To motivate the need for some version of an OBDA system, we start with two perspectives: the (end-)user and the database administrator.
A Database Administrator’s Perspective
Organizations normally have multiple database to store and manage their data; e.g., a PeopleSoft applications for student, course, degree, and grade management at a university, a database with employee data, a course management system like Moodle or Sakai for the university’s course content management, and so on. Or take a city’s public administration that wants to develop integrated services delivery and the separate databases of the individual services have to be integrated from separate electricity, sewerage, water, refuse collection, and cadastre databases. Health information systems sometimes need to be kept separate for privacy reasons, yet at the same time, some cross-database queries have to be executed. Hence, the databases have to be connected in some way, and doing all that manually is a tedious, time-consuming task in any case. Moreover, as database administrator, you will have to know how the data is stored in the database, write (very) large queries that can span pages, and there is no management for recurring queries.
Instead of knowing the structure of the database(s) by heart to construct such large queries, one can reduce the cognitive (over-)load by focusing only on what is in the database, without having to care about if, say, the class
Student has a separate table or not, whether it uses the full name
student or perhaps an abbreviation, like
stdnt, or whether the data about students is split into more than one table in more than one database. Provided the database was developed properly, there is a conceptual data model that has exactly the representation of what kind of data is stored in the database. Traditionally it is offline and shelved after the first implementation. However, this need not be the case, and OBDA can fill this gap.

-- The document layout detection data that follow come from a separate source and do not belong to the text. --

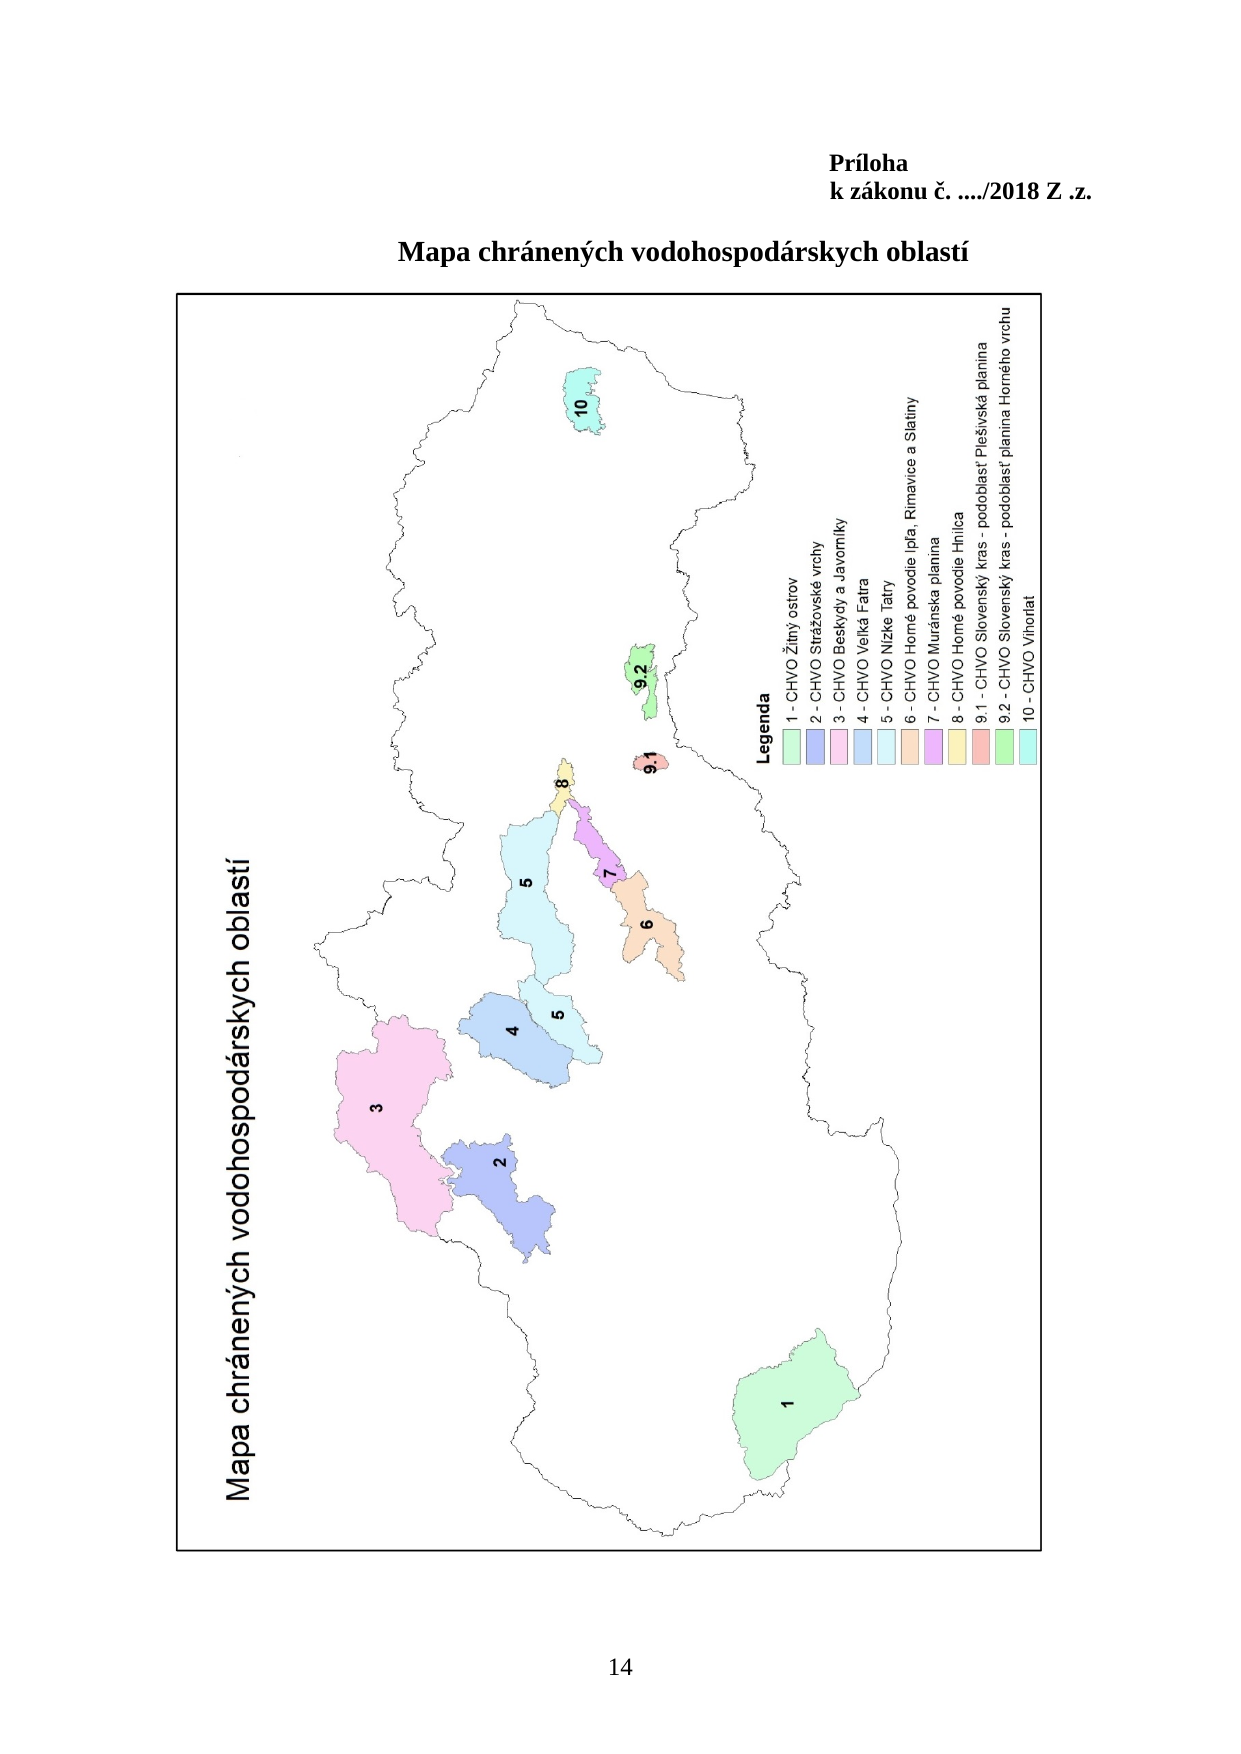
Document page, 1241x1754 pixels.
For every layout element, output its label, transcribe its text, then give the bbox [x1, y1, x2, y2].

picture [147, 267, 1093, 1603]
text Príloha [148, 148, 1093, 176]
text Mapa chránených vodohospodárskych oblastí [148, 234, 1093, 267]
text k zákonu č. ..../2018 Z .z. [148, 176, 1093, 205]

The Case From the Viewpoint of the User
Did you ever not want to bother knowing how the data is stored in a database, but simply want to know what kind of things are stored in the database at, say, the conceptual layer? And did you ever not want to bother having to learn SQL in order to write queries in SQL (or, in the context of the Semantic Web, SPARQL), but have a graphical point-and-click interface with which you can compose a query using that ‘what layer’ of knowledge or some natural language interface such that the system will generate automatically the SQL query for you, in the correct syntax? (And all that not with a downloaded desktop application but in a Web browser?) Frustrated with rigid canned queries and pre-computed queries that limit your freedom to analyze the data? You don’t want to keep on bothering the sysadmin for application layer updates to meet your whims and be dependent on whether she has time for your repeated requests?

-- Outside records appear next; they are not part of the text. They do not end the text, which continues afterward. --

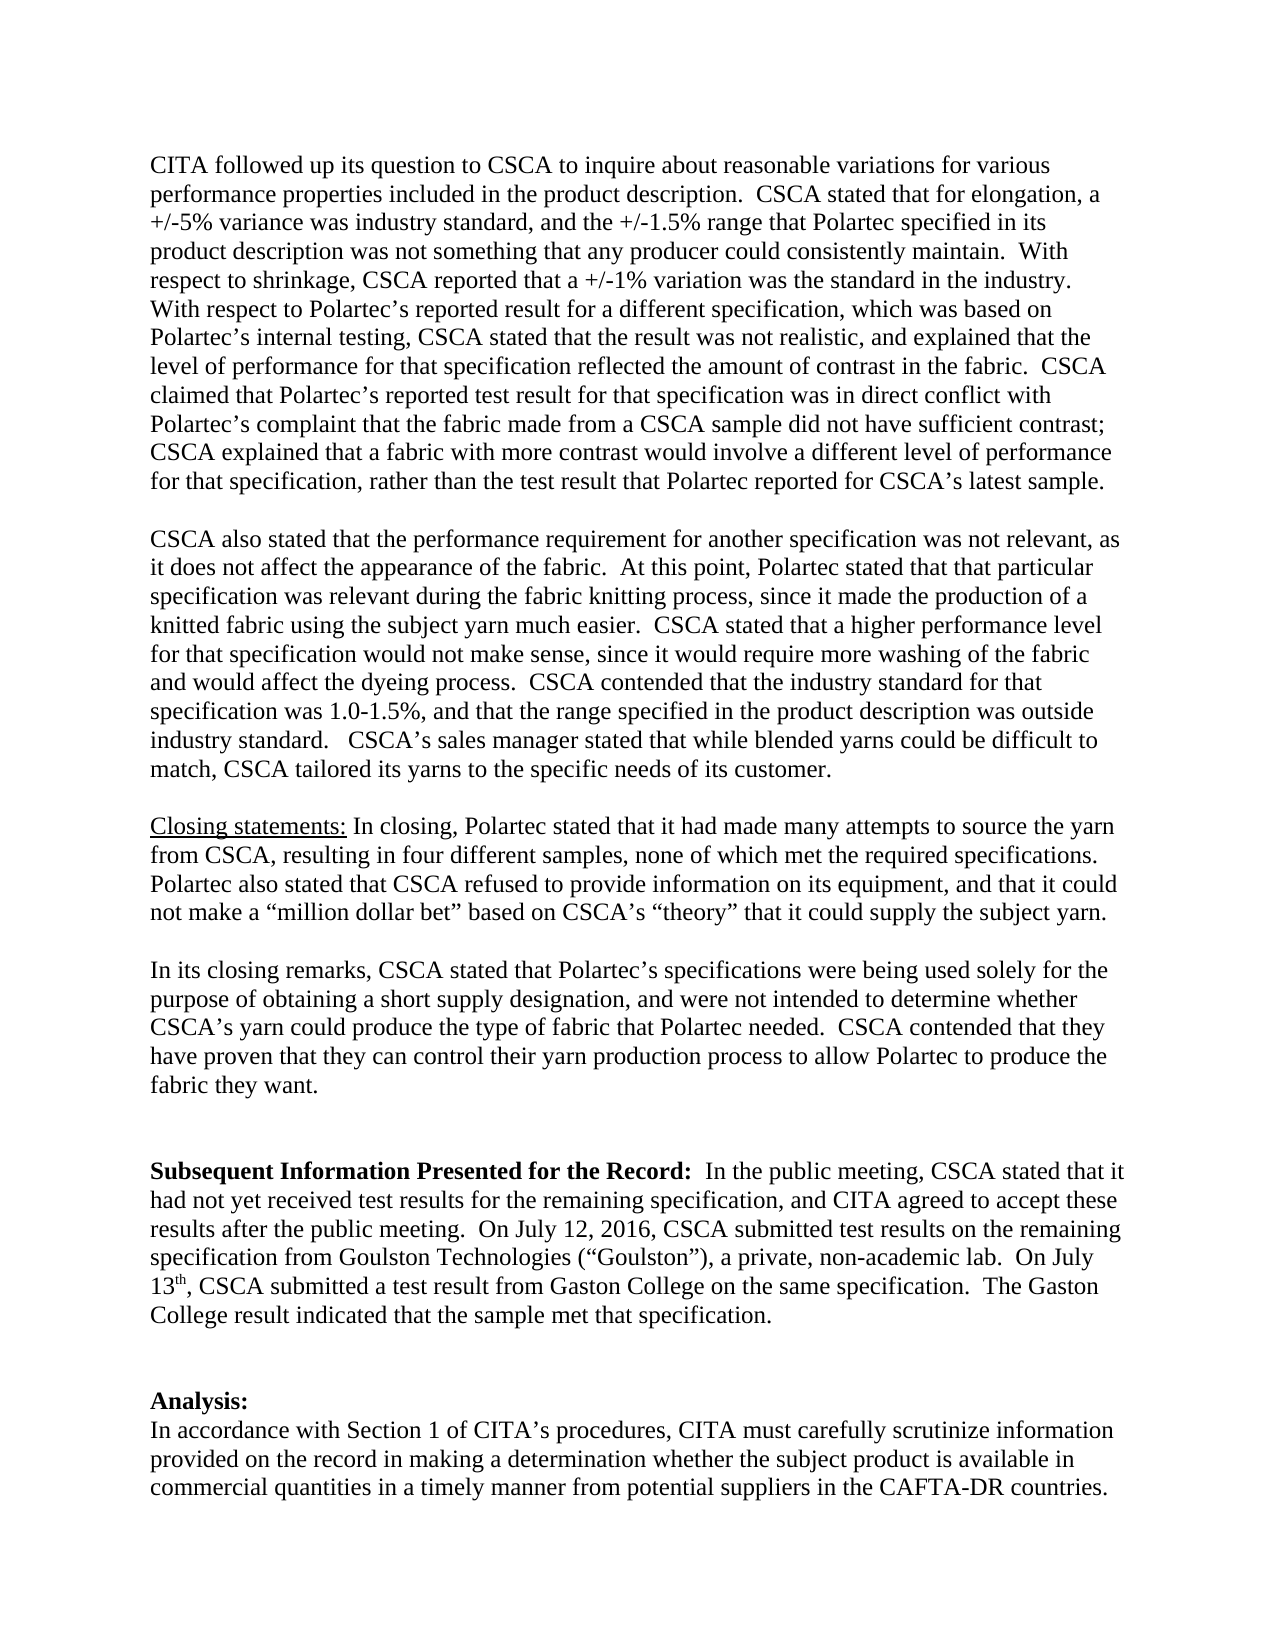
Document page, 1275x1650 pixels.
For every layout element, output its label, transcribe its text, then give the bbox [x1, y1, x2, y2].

text CITA followed up its question to CSCA to inquire about reasonable variations for various performance properties included in the product description. CSCA stated that for elongation, a +/-5% variance was industry standard, and the +/-1.5% range that Polartec specified in its product description was not something that any producer could consistently maintain. With respect to shrinkage, CSCA reported that a +/-1% variation was the standard in the industry. With respect to Polartec’s reported result for a different specification, which was based on Polartec’s internal testing, CSCA stated that the result was not realistic, and explained that the level of performance for that specification reflected the amount of contrast in the fabric. CSCA claimed that Polartec’s reported test result for that specification was in direct conflict with Polartec’s complaint that the fabric made from a CSCA sample did not have sufficient contrast; CSCA explained that a fabric with more contrast would involve a different level of performance for that specification, rather than the test result that Polartec reported for CSCA’s latest sample. [150, 150, 1125, 495]
text In its closing remarks, CSCA stated that Polartec’s specifications were being used solely for the purpose of obtaining a short supply designation, and were not intended to determine whether CSCA’s yarn could produce the type of fabric that Polartec needed. CSCA contended that they have proven that they can control their yarn production process to allow Polartec to produce the fabric they want. [150, 955, 1125, 1099]
text Analysis: [150, 1386, 1125, 1415]
text Subsequent Information Presented for the Record: In the public meeting, CSCA stated that it had not yet received test results for the remaining specification, and CITA agreed to accept these results after the public meeting. On July 12, 2016, CSCA submitted test results on the remaining specification from Goulston Technologies (“Goulston”), a private, non-academic lab. On July 13th, CSCA submitted a test result from Gaston College on the same specification. The Gaston College result indicated that the sample met that specification. [150, 1156, 1125, 1329]
text Closing statements: In closing, Polartec stated that it had made many attempts to source the yarn from CSCA, resulting in four different samples, none of which met the required specifications. Polartec also stated that CSCA refused to provide information on its equipment, and that it could not make a “million dollar bet” based on CSCA’s “theory” that it could supply the subject yarn. [150, 811, 1125, 926]
text CSCA also stated that the performance requirement for another specification was not relevant, as it does not affect the appearance of the fabric. At this point, Polartec stated that that particular specification was relevant during the fabric knitting process, since it made the production of a knitted fabric using the subject yarn much easier. CSCA stated that a higher performance level for that specification would not make sense, since it would require more washing of the fabric and would affect the dyeing process. CSCA contended that the industry standard for that specification was 1.0-1.5%, and that the range specified in the product description was outside industry standard. CSCA’s sales manager stated that while blended yarns could be difficult to match, CSCA tailored its yarns to the specific needs of its customer. [150, 524, 1125, 782]
text In accordance with Section 1 of CITA’s procedures, CITA must carefully scrutinize information provided on the record in making a determination whether the subject product is available in commercial quantities in a timely manner from potential suppliers in the CAFTA-DR countries. [150, 1415, 1125, 1501]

Several domain experts in genetics, healthcare informatics, and oil processing, at least, wanted that and felt constrained in what they could do with their data, including at least pondering about, if not full desperation with, the so-called “writeonly” databases. Especially in the biology and biomedical fields, there has been much ontology development as well as generation of much data, in parallel, which somehow has to be linked up again.

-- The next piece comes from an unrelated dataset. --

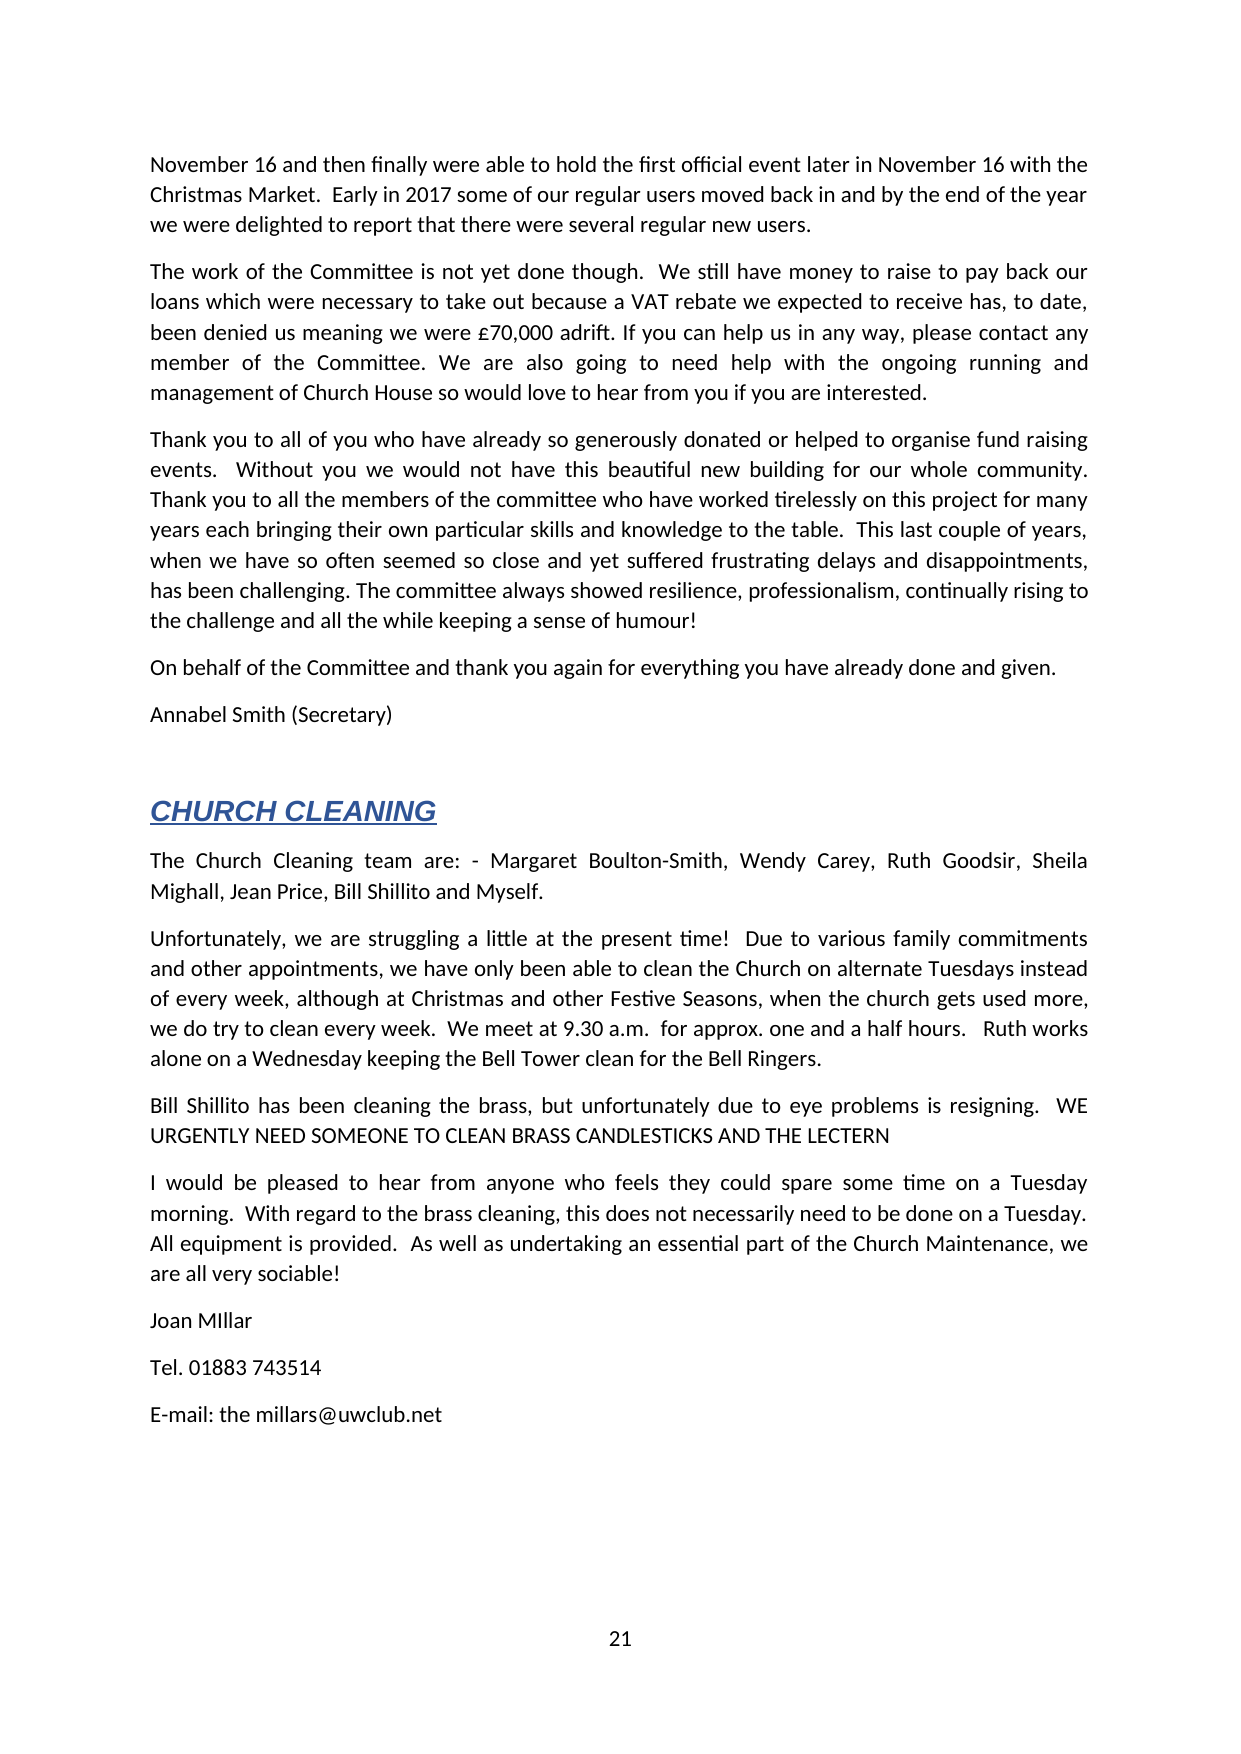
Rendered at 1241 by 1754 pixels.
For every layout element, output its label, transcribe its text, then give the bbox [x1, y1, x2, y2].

The notions of query by diagram or conceptual queries might fill this gap. These ideas are not new [CS94, BH96, BH97, SGJR+17], but now the technologies exist to realize it, even through a web interface and with reasoner-enabled querying. So, now one can do a sophisticated analysis of one’s data and unlock new information from the database by using the OBDA approach. In one experiment, this resulted in the users—scientists conducting in silico experiments—coming up with new queries not thought of asking before [CKN+10].